- In low- and low-middle-income economies, the primary aim of development practitioners should not be to reduce corruption across the board by establishing or strengthening a national legal-institutional framework for anti-corruption. Rather, practitioners should target their efforts to specific spaces (or ‘sectors’) where corruption is particularly damaging and donor interventions are less constrained.
- In these sectors, anti-corruption reforms are more likely to be both impactful, in that they promote important development outcomes, and feasible, in that implementation failure is less of a risk. Sectors with a favourable combination of impact and feasibility should be targeted and prioritised at the level of programming and budgeting.
- Having selected a favourable space or sector for intervention, practitioners should identify specific corruption practices in the sector and classify them along the impact and feasibility dimensions. Successful anti-corruption interventions will target corrupt practices that are very damaging but also amenable to change.
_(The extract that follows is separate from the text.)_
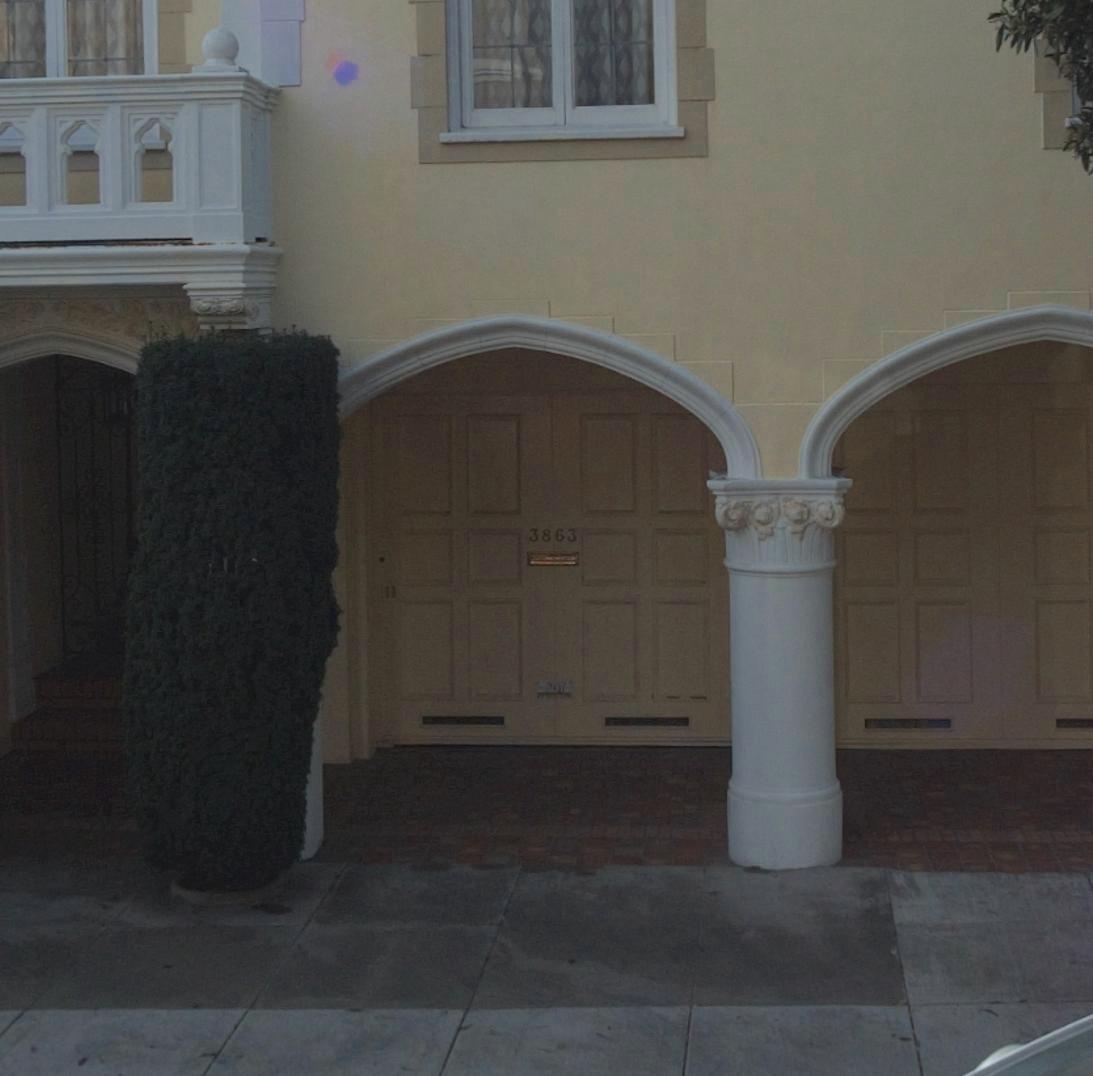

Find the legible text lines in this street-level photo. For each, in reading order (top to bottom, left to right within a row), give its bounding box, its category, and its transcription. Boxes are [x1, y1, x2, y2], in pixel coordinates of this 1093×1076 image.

[526, 526, 579, 544] StreetNumber: 3863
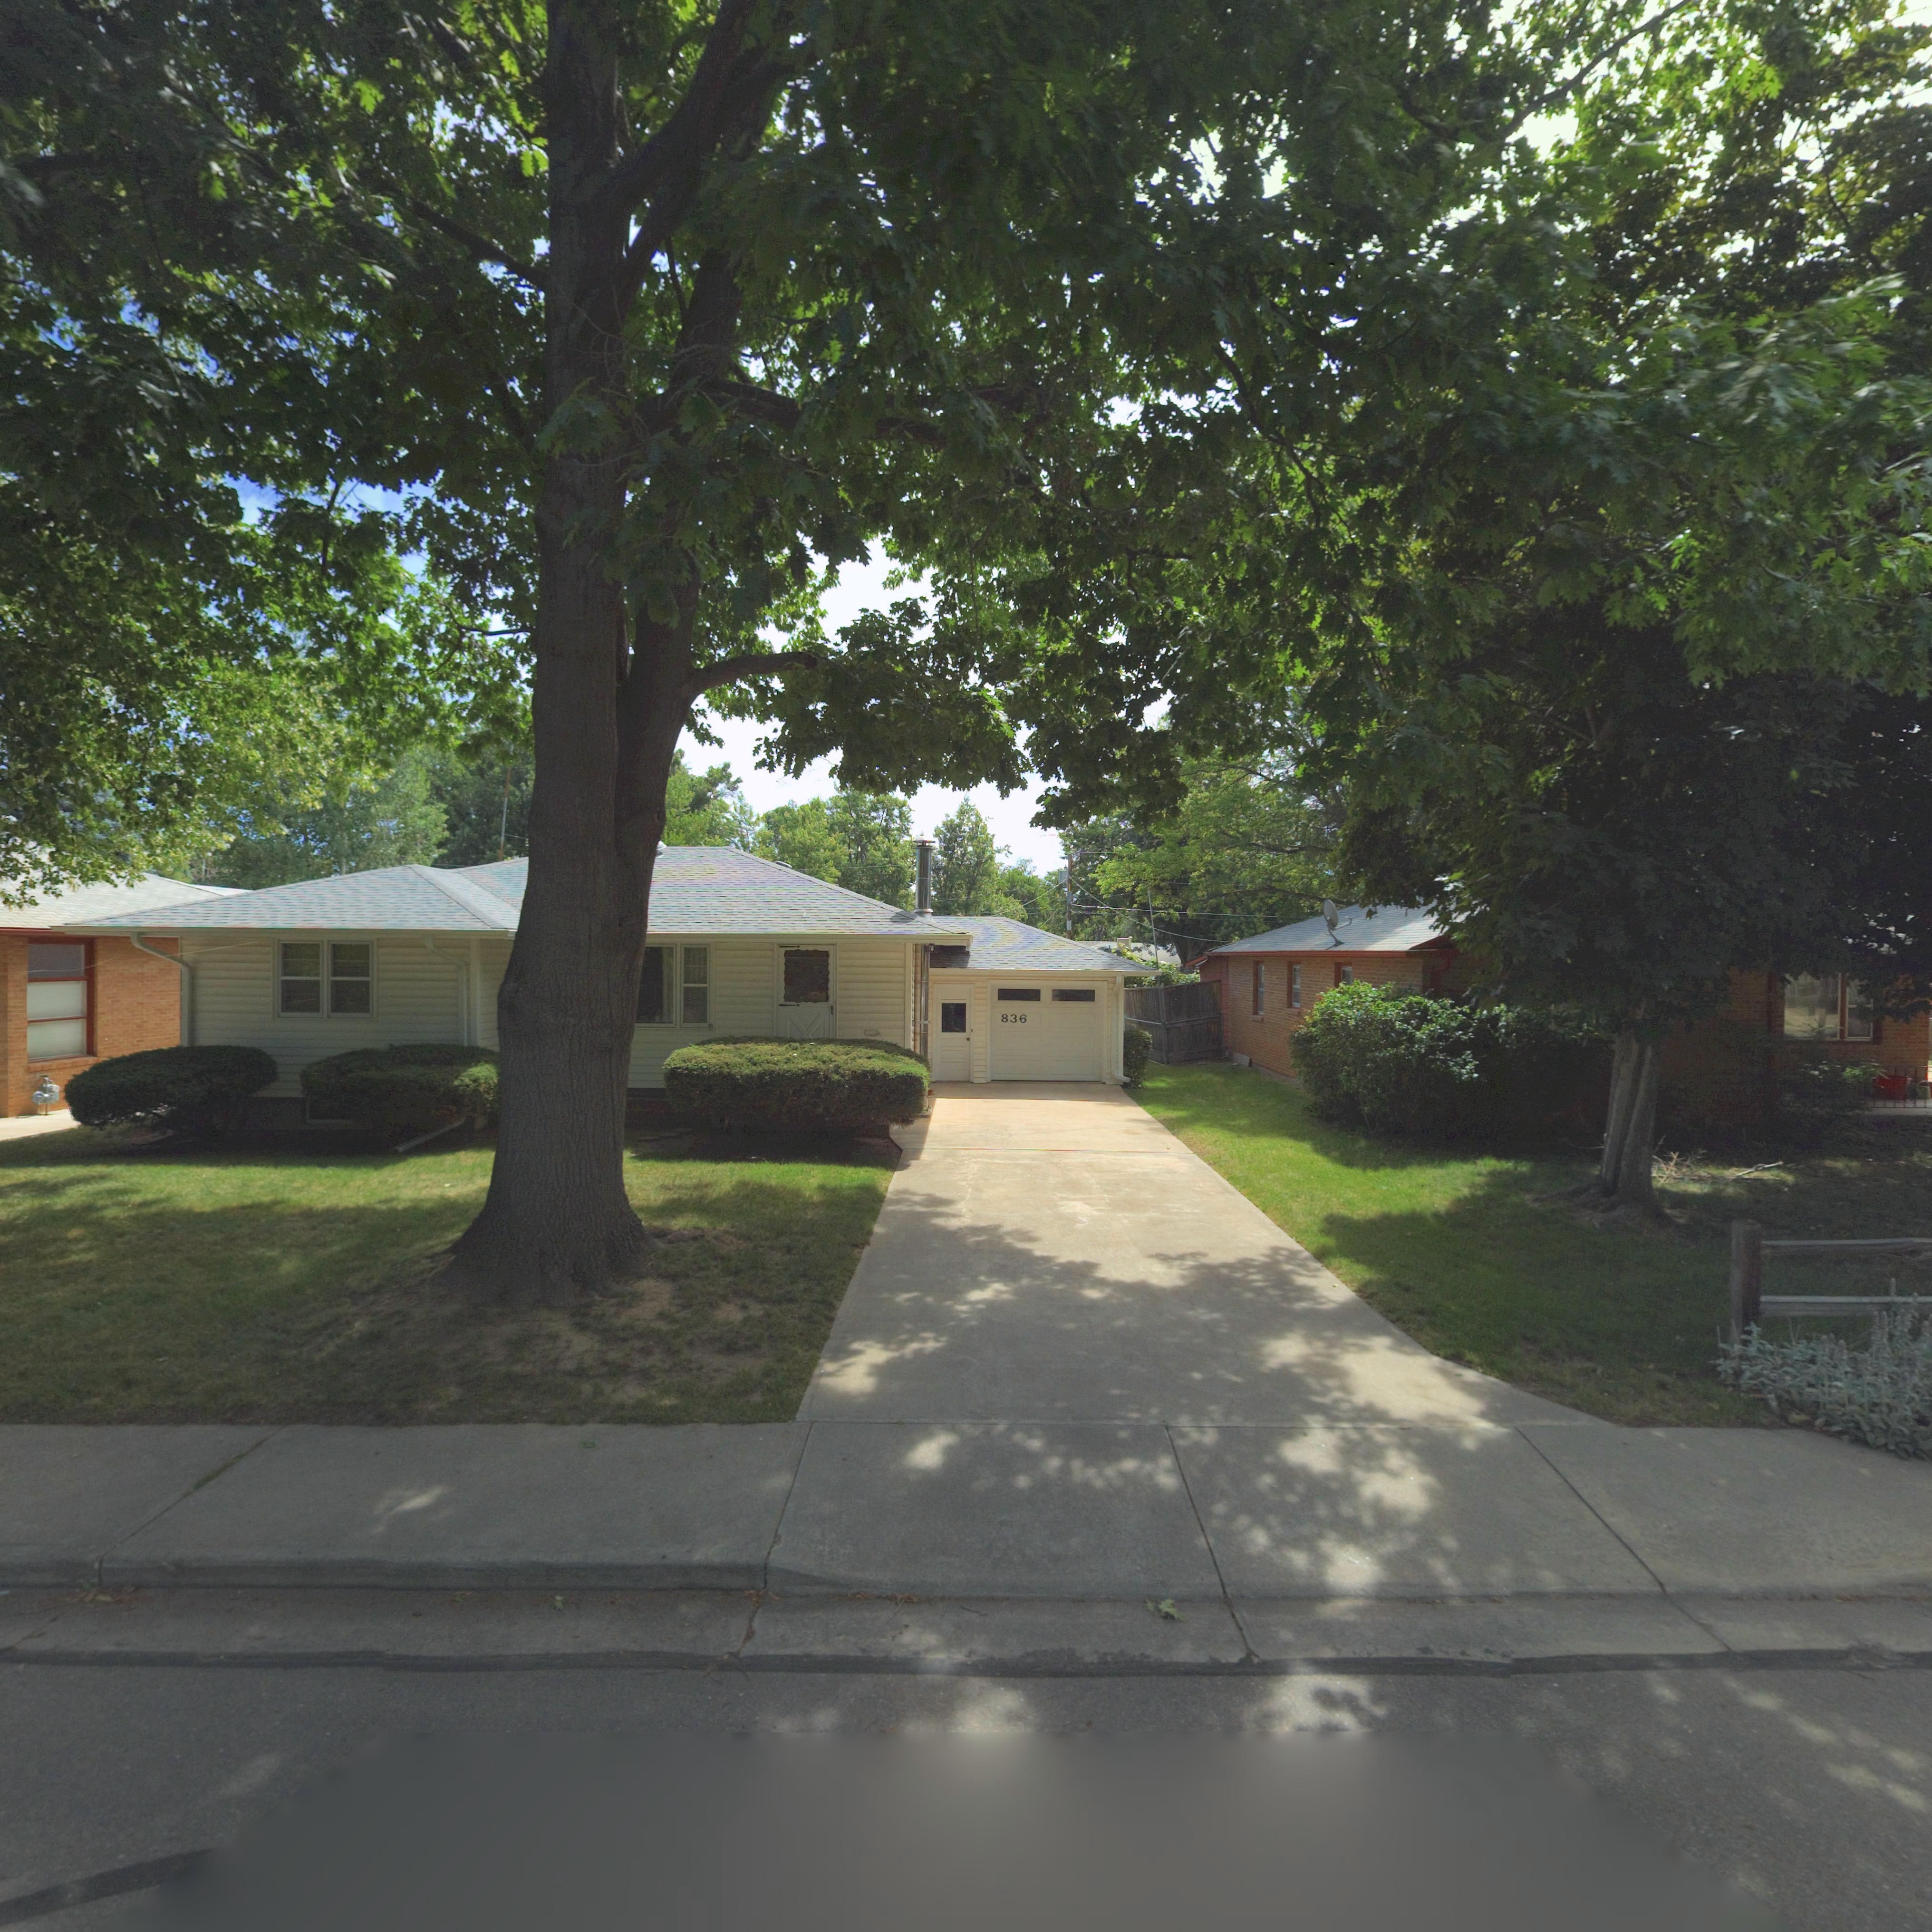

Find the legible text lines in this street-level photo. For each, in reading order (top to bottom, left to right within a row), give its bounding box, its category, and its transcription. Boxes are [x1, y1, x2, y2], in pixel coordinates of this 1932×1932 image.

- In promising sectors, it is important to identify and mobilise actors who are motivated to drive and/or demand change.
- In Albania, education is a sector in which targeted anti-corruption interventions could have a relatively large positive impact, albeit subject to the feasibility constraints imposed by the political and economic context. In the short to medium term, donor agencies and anti-corruption practitioners should consider targeting efforts to this sector.
- Within the education sector, practitioners should think about creative ways to mobilise the student movement in the fight against corruption. A pay-for-performance system, a reform of academic promotions, an awareness-raising campaign, and use of external monitoring when allocating research funds are potentially promising anti-corruption tools that warrant further consideration.
- In order to plan and implement evidence-based interventions, donors should also gather and analyse more systematic evidence on the correlates and determinants of education-specific corruption in Albania.